**What is needed**
Unless it is a picture, every line from the start of the entries through the line with "d’investissement efficace nécessitera de" must be retyped exactly.

Start of Block

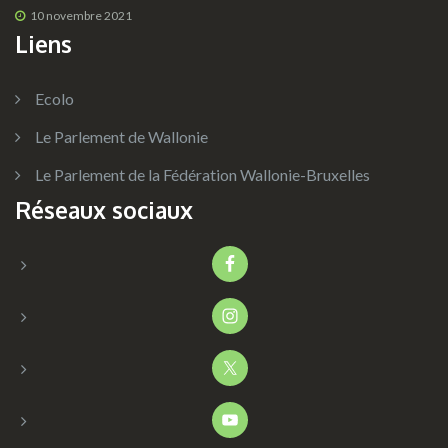
10 novembre 2021
Liens
Ecolo
Le Parlement de Wallonie
Le Parlement de la Fédération Wallonie-Bruxelles
Réseaux sociaux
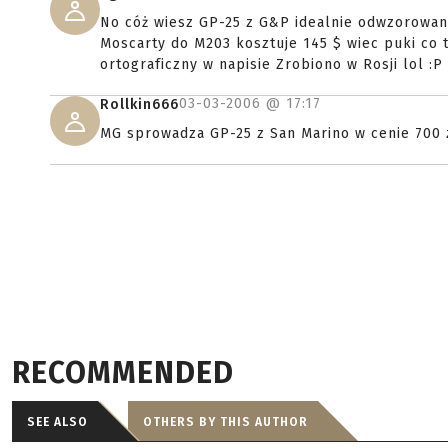
No cóż wiesz GP-25 z G&P idealnie odwzorowan
Moscarty do M203 kosztuje 145 $ wiec puki co to
ortograficzny w napisie Zrobiono w Rosji lol :P
03-03-2006 @
17:17
Rollkin666
MG sprowadza GP-25 z San Marino w cenie 700 z
RECOMMENDED
SEE ALSO
OTHERS BY THIS AUTHOR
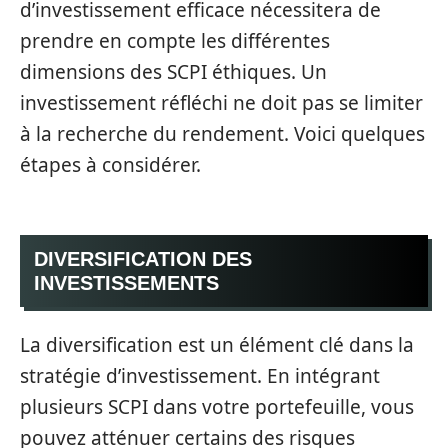
d’investissement efficace nécessitera de
prendre en compte les différentes
dimensions des SCPI éthiques. Un
investissement réfléchi ne doit pas se limiter
à la recherche du rendement. Voici quelques
étapes à considérer.
DIVERSIFICATION DES
INVESTISSEMENTS
La diversification est un élément clé dans la
stratégie d’investissement. En intégrant
plusieurs SCPI dans votre portefeuille, vous
pouvez atténuer certains des risques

End of Block

**Your solution**
10 novembre 2021
Liens
Ecolo
Le Parlement de Wallonie
Le Parlement de la Fédération Wallonie-Bruxelles
Réseaux sociaux
No cóż wiesz GP-25 z G&P idealnie odwzorowan
Moscarty do M203 kosztuje 145 $ wiec puki co to
ortograficzny w napisie Zrobiono w Rosji lol :P
03-03-2006 @
17:17
Rollkin666
MG sprowadza GP-25 z San Marino w cenie 700 z
RECOMMENDED
SEE ALSO
OTHERS BY THIS AUTHOR
d’investissement efficace nécessitera de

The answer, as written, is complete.